Task details: From the entries that follow, list every line in which the string "listed" appears.

======

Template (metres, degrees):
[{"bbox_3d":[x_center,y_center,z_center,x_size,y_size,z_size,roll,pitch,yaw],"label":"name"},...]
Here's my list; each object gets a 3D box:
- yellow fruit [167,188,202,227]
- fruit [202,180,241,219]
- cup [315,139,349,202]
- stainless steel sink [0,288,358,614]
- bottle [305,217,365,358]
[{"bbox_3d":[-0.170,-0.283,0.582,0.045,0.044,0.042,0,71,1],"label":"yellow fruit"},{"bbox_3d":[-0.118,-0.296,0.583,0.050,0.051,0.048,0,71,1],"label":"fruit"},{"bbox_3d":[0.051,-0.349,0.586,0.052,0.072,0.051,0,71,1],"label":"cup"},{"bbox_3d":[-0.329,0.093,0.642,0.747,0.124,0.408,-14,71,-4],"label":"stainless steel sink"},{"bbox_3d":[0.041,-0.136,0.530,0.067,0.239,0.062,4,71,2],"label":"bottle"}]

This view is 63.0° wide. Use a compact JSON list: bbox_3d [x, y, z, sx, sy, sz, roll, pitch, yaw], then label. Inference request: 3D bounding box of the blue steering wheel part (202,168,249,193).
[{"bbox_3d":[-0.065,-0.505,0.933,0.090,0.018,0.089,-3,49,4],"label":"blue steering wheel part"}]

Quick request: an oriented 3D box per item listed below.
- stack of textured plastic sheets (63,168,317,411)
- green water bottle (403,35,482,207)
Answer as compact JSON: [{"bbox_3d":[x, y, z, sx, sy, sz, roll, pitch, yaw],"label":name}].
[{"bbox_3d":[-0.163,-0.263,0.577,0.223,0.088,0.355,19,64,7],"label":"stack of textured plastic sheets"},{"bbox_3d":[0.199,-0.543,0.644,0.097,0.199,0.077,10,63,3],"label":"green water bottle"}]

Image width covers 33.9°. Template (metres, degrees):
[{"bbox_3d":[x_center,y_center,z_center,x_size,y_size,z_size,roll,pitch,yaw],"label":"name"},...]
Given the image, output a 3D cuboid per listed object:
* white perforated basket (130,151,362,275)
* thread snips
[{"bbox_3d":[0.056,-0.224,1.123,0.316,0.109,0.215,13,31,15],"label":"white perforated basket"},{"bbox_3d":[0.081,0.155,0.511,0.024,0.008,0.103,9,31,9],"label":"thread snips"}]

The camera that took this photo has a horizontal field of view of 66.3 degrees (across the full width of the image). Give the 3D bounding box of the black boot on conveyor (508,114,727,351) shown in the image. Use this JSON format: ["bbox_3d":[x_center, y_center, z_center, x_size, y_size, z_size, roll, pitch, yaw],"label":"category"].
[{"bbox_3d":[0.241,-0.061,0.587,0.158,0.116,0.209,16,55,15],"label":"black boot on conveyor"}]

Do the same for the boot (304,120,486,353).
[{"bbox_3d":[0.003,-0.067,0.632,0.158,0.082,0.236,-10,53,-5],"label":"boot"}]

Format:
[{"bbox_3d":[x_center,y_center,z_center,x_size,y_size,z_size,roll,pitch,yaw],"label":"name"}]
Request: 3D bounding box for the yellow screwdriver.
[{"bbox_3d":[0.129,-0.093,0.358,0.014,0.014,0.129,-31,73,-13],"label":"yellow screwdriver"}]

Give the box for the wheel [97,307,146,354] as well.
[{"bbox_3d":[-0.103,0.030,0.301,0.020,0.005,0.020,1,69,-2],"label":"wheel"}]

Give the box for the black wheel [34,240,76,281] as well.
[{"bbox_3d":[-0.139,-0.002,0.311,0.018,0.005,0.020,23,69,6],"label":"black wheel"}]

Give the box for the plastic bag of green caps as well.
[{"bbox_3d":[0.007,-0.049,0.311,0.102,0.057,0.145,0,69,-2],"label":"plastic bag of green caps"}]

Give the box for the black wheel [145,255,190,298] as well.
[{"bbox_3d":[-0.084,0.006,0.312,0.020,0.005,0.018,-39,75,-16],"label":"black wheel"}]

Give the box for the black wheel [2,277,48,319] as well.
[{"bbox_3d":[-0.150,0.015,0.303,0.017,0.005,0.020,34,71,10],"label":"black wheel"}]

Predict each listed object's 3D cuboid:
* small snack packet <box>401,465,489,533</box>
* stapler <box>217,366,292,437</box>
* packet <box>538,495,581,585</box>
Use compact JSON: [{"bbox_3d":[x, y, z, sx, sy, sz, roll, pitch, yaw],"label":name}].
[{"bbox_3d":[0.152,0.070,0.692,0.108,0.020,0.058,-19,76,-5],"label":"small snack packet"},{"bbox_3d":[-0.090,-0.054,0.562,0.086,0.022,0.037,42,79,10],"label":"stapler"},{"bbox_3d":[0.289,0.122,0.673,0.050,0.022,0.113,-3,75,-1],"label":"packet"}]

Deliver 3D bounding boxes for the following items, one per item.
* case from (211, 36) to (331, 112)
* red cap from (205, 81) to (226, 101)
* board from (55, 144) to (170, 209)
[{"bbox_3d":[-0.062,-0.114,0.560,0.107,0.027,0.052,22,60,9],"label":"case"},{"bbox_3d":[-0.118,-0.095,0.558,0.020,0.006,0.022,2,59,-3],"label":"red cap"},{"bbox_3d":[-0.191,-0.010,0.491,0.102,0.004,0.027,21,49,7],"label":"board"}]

======

Expected answer:
Quick request: an oriented 3D box per item listed below.
Given the image, output a 3D cuboid per listed object:
Predict each listed object's 3D cuboid:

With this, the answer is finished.